Ok. Have you ever had something so cool so intense that you don’t want to share it with anyone else because they might not understand or they might taint it? That is how I feel about this book I’m reading. Like this book is so personal when I read it I feel like it was written for me. And the thing is I know that I’m not the one to read or crave it. But I feel like I am the only that can really appreciate the book.

The thought of this book consumes my day. I am so intrigued by this book. So much so that I don’t need a sequel. I just want this book and I could read it over and over; and would without getting tired of it. Now don’t think that me and the book agree on everything but its like we understand eachothers point of view and agree to disagree.
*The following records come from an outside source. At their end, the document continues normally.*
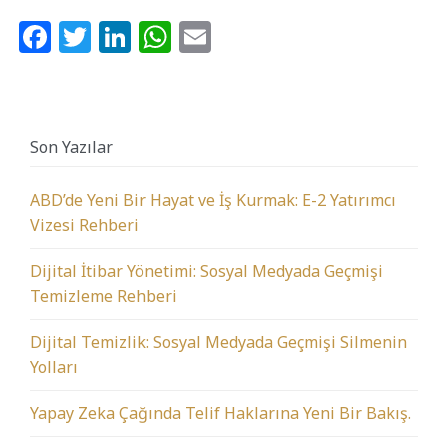
Facebook
Twitter
LinkedIn
WhatsApp
Email
Son Yazılar
ABD’de Yeni Bir Hayat ve İş Kurmak: E-2 Yatırımcı
Vizesi Rehberi
Dijital İtibar Yönetimi: Sosyal Medyada Geçmişi
Temizleme Rehberi
Dijital Temizlik: Sosyal Medyada Geçmişi Silmenin
Yolları
Yapay Zeka Çağında Telif Haklarına Yeni Bir Bakış.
And there have been many times that I go to sleep after reading the book feeling my day had been fufilled by reading. Times when I can’t wait until I pick this book up. And through out the night I think about it even when there is no dream, my brain churns over this book. And I am memorized by this book and its apparent acceptance of me. The way the book don’t judge me nor does it humiliate me. I appricate the author of this book so much. So much that I want the author to know how much this book has impacted my life.

The thing is I know that the book appreciates me. I know that I am may seem dramatic or crazy but you can’t understand if nothing has ever impressed you in this manner. This book capitivates my life, like when I get a hold of this book I am reassured that life is beautiful and difficult, easy and draining, excited and
heart-wrenching. I’m excited for the new things this book will bring.

I know this is random because I haven’t been reading this book long and I’m not finished but its such a new exciting part of my life that I don’t want to get to the end. So if I don’t pick up the phone like I used to don’t you take it personal…lol. I’m just cozying up to this book. And just so you know the book is NOT The secret. But it is my secret.

Dazedly drinking Solange’s Cosmic Journey with outgrown neon purple splash.